# Lookouts



## threshershark (Sep 7, 2007)

Sentry birds are always fun to watch on the outskirts of a covey. These were spotted this weekend.


----------



## .45 (Sep 21, 2007)

You must have put the sneaks to 'em....

Good shooting !!


----------



## sawsman (Sep 13, 2007)

Nice thresh!

The one in the first picture looks like it's one-legged. Nice color and blue spots on that bird in the second!


----------



## threshershark (Sep 7, 2007)

Thanks .45 and Saws.

I actually wanted to get a tighter closeup of the bird in the second shot, but I don't have a wraith-like stature such as .45 and was not able to close the distance any further. 

The bird in the first image was standing on 1 leg, and had the other one drawn up next to his body. Probably a cold perch.
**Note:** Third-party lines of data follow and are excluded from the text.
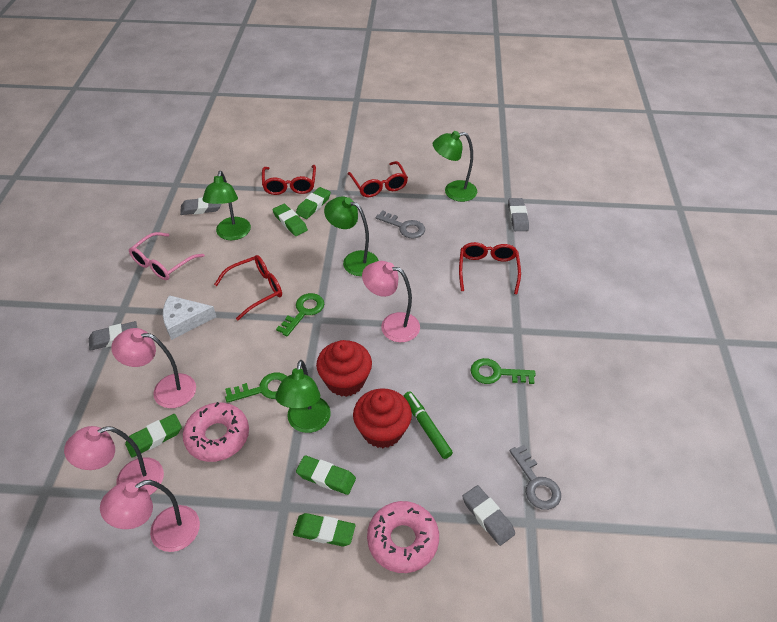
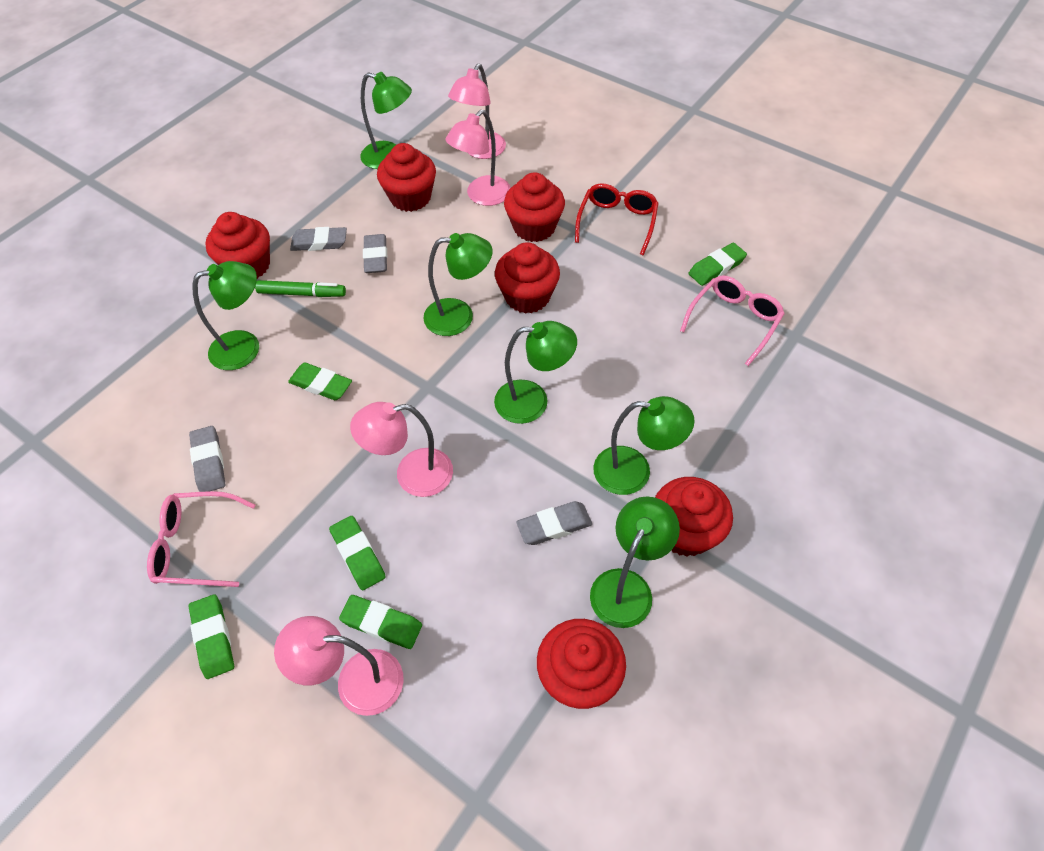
green key: 3 -> 0
green lamp: 4 -> 6
grey key: 2 -> 0
pink donut: 2 -> 0
pink glasses: 1 -> 2
red cupcake: 2 -> 6
red glasses: 4 -> 1
white cheese: 1 -> 0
Little devils are definitely a challenge in the wild.


----------



## Moose Hollow (Apr 26, 2008)

Those are some great shots thanks for sharing.
You have a Happy New Year.


----------



## threshershark (Sep 7, 2007)

Thanks Moose - and all the best to you for 2011 also.


----------



## InvaderZim (Sep 7, 2007)

Outstanding pics! There aint a harder pic to get than a wild chuk...a live one anyway!


----------



## JERRY (Sep 30, 2007)

Nice! Looks like a good day!


----------



## wyogoob (Sep 7, 2007)

wow


----------